Court Opinion

ID: 3233079
Source: CourtListenerOpinion
Date Created: 2016-07-05 16:08:14.696848+00
Date Added: 2024-06-11T07:40:17.958251
License: Public Domain

This is the second appeal in this case. 209 Ala. 116,95 So. 370. The only count upon which the case was tried was count G, which was added by an amendment after the cause was reversed on former appeal. Count G is practically the same as count F which was discussed and considered upon the former appeal, except that it contains an additional averment that the defendants "negligently caused or allowed said tractor engine for an unreasonable length of time prior to said injury, to wit, three hours to remain at said place and in said position and condition without leaving some warning or notice to travelers driving animals along said road of the presence of said tractor engine at said place and in said position and condition." The above *Page 127 
quoted part of the count was evidently intended to meet the only infirmity of the complaint as pointed out in the opinion on former appeal and sufficiently does so unless this court can hold as matter of law that three hours was not an unreasonable time for leaving conditions as they are set forth. As to what was a reasonable time to remove the danger, that is, to remove the tractor or to readjust it or clear the view or otherwise render it less liable to frighten animals passing in the event the tractor could not then be removed was a question for the jury. As said in the former opinion, "The averment of such reasonable time or necessity was a material inquiry for the jury under the circumstances averred." We therefore hold that the trial court did not err in overruling the defendants' demurrers to count G.

[Stored data entries]
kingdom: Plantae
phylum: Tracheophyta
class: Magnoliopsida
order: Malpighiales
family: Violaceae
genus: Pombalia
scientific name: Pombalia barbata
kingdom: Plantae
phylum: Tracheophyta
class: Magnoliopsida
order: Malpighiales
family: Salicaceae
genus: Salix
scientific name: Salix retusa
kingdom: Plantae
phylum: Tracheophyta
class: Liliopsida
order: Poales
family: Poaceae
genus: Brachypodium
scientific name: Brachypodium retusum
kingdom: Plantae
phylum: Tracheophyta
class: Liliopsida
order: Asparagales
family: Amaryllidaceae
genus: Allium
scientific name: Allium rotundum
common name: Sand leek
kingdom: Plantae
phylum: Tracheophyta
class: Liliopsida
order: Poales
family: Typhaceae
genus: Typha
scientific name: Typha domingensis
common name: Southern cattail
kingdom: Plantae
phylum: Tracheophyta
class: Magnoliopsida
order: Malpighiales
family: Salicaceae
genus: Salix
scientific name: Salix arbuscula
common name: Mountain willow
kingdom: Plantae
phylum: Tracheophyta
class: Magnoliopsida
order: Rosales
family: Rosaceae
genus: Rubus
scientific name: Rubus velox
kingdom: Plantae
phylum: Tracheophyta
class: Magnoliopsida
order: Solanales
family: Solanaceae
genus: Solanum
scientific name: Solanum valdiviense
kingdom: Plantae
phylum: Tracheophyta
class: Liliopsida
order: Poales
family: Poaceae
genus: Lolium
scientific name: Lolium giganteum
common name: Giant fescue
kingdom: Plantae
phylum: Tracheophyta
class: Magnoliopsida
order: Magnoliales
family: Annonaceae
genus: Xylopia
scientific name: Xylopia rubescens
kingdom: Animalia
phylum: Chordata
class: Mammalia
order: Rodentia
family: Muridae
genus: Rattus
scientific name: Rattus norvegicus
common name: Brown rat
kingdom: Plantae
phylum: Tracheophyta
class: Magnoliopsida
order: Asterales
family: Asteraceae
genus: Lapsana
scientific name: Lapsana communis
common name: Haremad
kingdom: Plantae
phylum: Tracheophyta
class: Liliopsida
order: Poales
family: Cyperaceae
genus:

• **Task**
How does the court opinion go on? Continue it from its last sentence.

• **Answer to this exercise**
There was no error in refusing the defendants' requested general charge. Whether the tractor could or could not have been moved within the time specified was no sufficient answer to the complaint, as it is broad enough to cover the condition in which it remained, and is not based solely upon a failure to remove same. The jury could have inferred negligence from a failure to readjust the tractor or a failure to clear away the weeds or bushes or to place a signal or warning at the point in the event it was not or could not have been removed within a reasonable time. For the same reason there was no error in refusing the defendants' requested charges 9, 29, 30, and 31.
There was no error in refusing defendants' requested charge 8. It is argumentative and singles out and gives undue prominence to a part of the evidence. Charge 28 is also argumentative.
Charge 24, whether good or bad, was substantially covered by given charge 13.
The judgment of the circuit court is affirmed.
SOMERVILLE, THOMAS, and BOULDIN, JJ., concur.